I am a non-practicing Christian, and I practice with religious fervor.
I don't go to the Midnight Mass on account of I don't even go to the morning mass. The last confession I had was mostly a requirement in a Religion class in high school, and I lied for the most part behind that cubicle. I have oily skin, and I ain't having none of that Wednesday ash on my forehead on account of I dread pimples more than the Horsemen of Apocalypse.
I mean, pimples are real. And that's just about all the reason you need for preventive measures. I mean, they leave a scar you can actually put a finger on.
We have this bible at home, and we've had that for half a decade already. I didn't want to ask for a new one; I already have this buttload of fiction in my reading desk. See, I've always been a Christian all my life, and I've gotten tired of talking snakes, wives turned to salt, bodies of water miraculously halved, and all that magic.I've grown too old for all that fairy tailing, and I ain't buying that story with the talking burning bush. For all I know, that bush in question might have been a whole buttload of marijuana, and the dude might have been high or something. It's the bible, for crying out loud, sliced bread wasn't even invented yet. The most they'd accomplished with bread was to multiply it to feed thousands.

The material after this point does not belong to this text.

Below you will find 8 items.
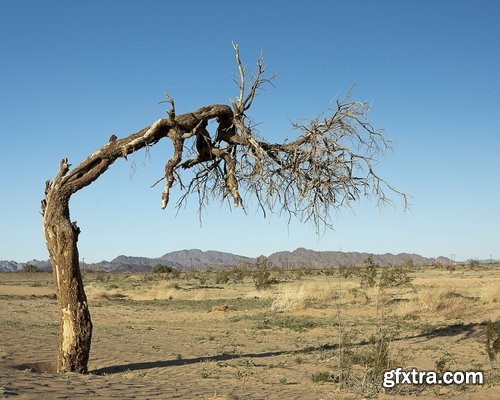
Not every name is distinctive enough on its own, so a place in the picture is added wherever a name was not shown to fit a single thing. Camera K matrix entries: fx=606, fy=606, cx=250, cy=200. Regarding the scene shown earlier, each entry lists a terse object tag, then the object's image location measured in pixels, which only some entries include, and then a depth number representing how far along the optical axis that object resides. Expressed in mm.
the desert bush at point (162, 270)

And how Christian is removing the foreskin?
I gather that God and the devil speak the same tongue. So if there was anything I realized from the bible, then that has got to be it. I mean, Eve listened to both of them.
And don't you think that choosing an apple as the forbidden fruit's just too damn convenient, right? If He was actually as omnipotent as the rest of us holds Him to be, then He'd have the wisdom to choose a more difficult fruit to forbid. Like a coconut, for instance. Those old testament rednecks Adam and Eve would know nothing on how to make it work, and the serpent could only tell the bitch so much. Hell, they'd be bashing each other's skulls in with the coconut, but they'd still be living in paradise. I mean, they can do it forever. Apples are just so easy.
And since we're talking "forever," I see heaven as this pretty green place where everybody eats fruit and plays the harp. Forever and ever. I remember reading a book by George Burns in which he mentioned the comedian's hell. Imagine yourself as this comedian, and then you get ahold of this routine, or a script in which every joke is just more hilarious than the last one. But the thing is, you have no audience to tell the jokes to. I mean, so you died and went to heaven, and you'd be like a champion harper in no time at all, maybe halfway through forever. But since everybody else is harping like it's nobody else's business, who would appreciate your heavenly strumming?
Speaking of heaven, I don't even see how decapitated heads with golden locks of hair are angels. They float around on little clouds with birds wings, and that's just sick.
Making fun of my religion is not as bad as attacking it. I mean, I own it, so I might as well laugh at it. But here's a little confession: I don't believe in a God who created the world in seven days. He doesn't speak to His people in a booming voice. He doesn't cause plagues, and His "working in mysterious ways" is simply rabid Christian propaganda.
However, I believe in a higher power which holds the universe together. I can brag of a selective absorption of thought, but this is just too perfect to challenge. If there wasn't something, someONE responsible for maintaining the balance, then we'd all be heading for the hills. We could be colliding with Jupiter at this very moment, but no. We could be getting sucked into another black hole anytime this week, but no. We could be plummeting straight to the burning sun, but no. We have someone to thank for not letting these happen, and I shudder at that terrifying power.